I don’t just enjoy cooking and eating. I love the sound of the knife slicing through an onion, the smell of the pepper as it prepares to season something, the sizzle as something lands in a pre-heated pan, the aromas of garlic and other flavourings swirling through the kitchen air, the waft that reaches your nose as you bring a forkful to your mouth, the melt in your mouth meat as you take your first bite and so on. My senses just feel so in tune with every step of the process that I feel more excited to cook and eat than ever before. It makes me feel connected to the world, appreciative of the ingredients available to me and thankful for me having a full range of senses to be able to enjoy them to their fullest potential.
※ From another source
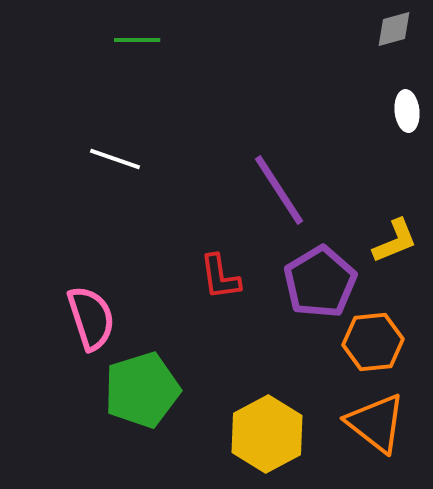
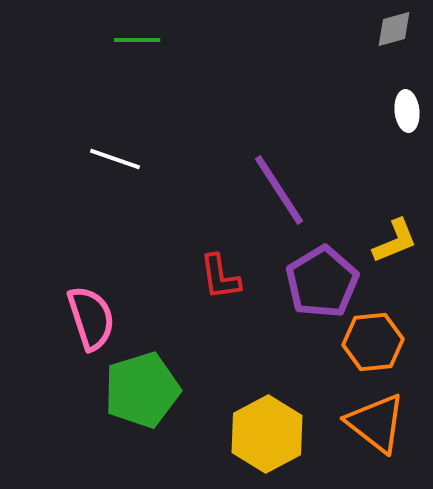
purple pentagon: moved 2 px right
Exercise is a regular part of my regime now. Whether it’s going for a short walk through the green spaces that surround me, to enjoy the fresh air and the gentle rustling of the trees that contain birds chirping away, or using light weights and the things that exist around me at home. This is not something I do to lose weight, to alter my strength, to find some deeper inner peace in myself or anything else that would serve a joyful meaning. It is something that was rather thrust upon me through my recovery from surgery and the concept of needing cardiac rehab to get me back to the position my body was once in. A lot changed about my mindset after surgery and for the first time in my life I found going to a weekly exercise session to be enjoyable and I even reached the dizzying heights of waking up that morning looking forward to it. I felt ready to take on the world after those sessions and that feeling drove me on to bring it into my routine, whilst watching something on Netflix or YouTube, a few more times a week.
Then there is reading. Like many souls that are lucky enough to go onto further and higher education reading became a bit of a chore, trawling through books that provided little interest and certainly no room for the imagination. After reading all the articles, non-fiction books and short snippets of very specific fiction there was very little room for any reading of pleasure. This combined with the depression that rather sucked the fun out of everything I didn’t really properly pick up a book in years. Yes, I certainly read the occasional book but the words did not soak into my head sponge any more than nice words or friendly comments did. Each year I promised to get back into reading but for so long I did it because I felt the need to read and that if I wasn’t reading, given how much of it I used to do in the past, I was getting judged and mocked somehow. This year though I set myself the challenge of reading more for no other reason than to enjoy it. A book a month, a book a week or even a book in a day didn’t really matter to me. I just wanted to read each word and how they formed sentences and just take it all in. Appreciate the art of words and books. I’m returning to a part of me with focus, attention, patience and happiness to sit in silence reading and it’s a part of me that for a long time I honestly believed was lost.
Parts of the old me have returned but new and exciting changes have come along too. Will things always be this way? Will the sky be blue tomorrow? In some ways I wish I knew what was to creep along but that would no doubt cloud my judgement and ability to enjoy the moment of today. But what I do know is that right now I am truly content and dare I say it? HAPPY. I’m perfectly happy sitting alone, I’m perfectly happy to not constantly be surrounded by another person, I’m happy to have time to think, I’m happy to be alive, I’m happy to have turned 24 and be reaching a point of my life where I truly feel like I know myself as an adult.
I feel happy to feel. Feeling anything, having any of my senses or emotions (even the sad ones) coming to life, makes me happy. I feel alive. God I even feel happy sharing a photo of myself in some Deidre style glasses.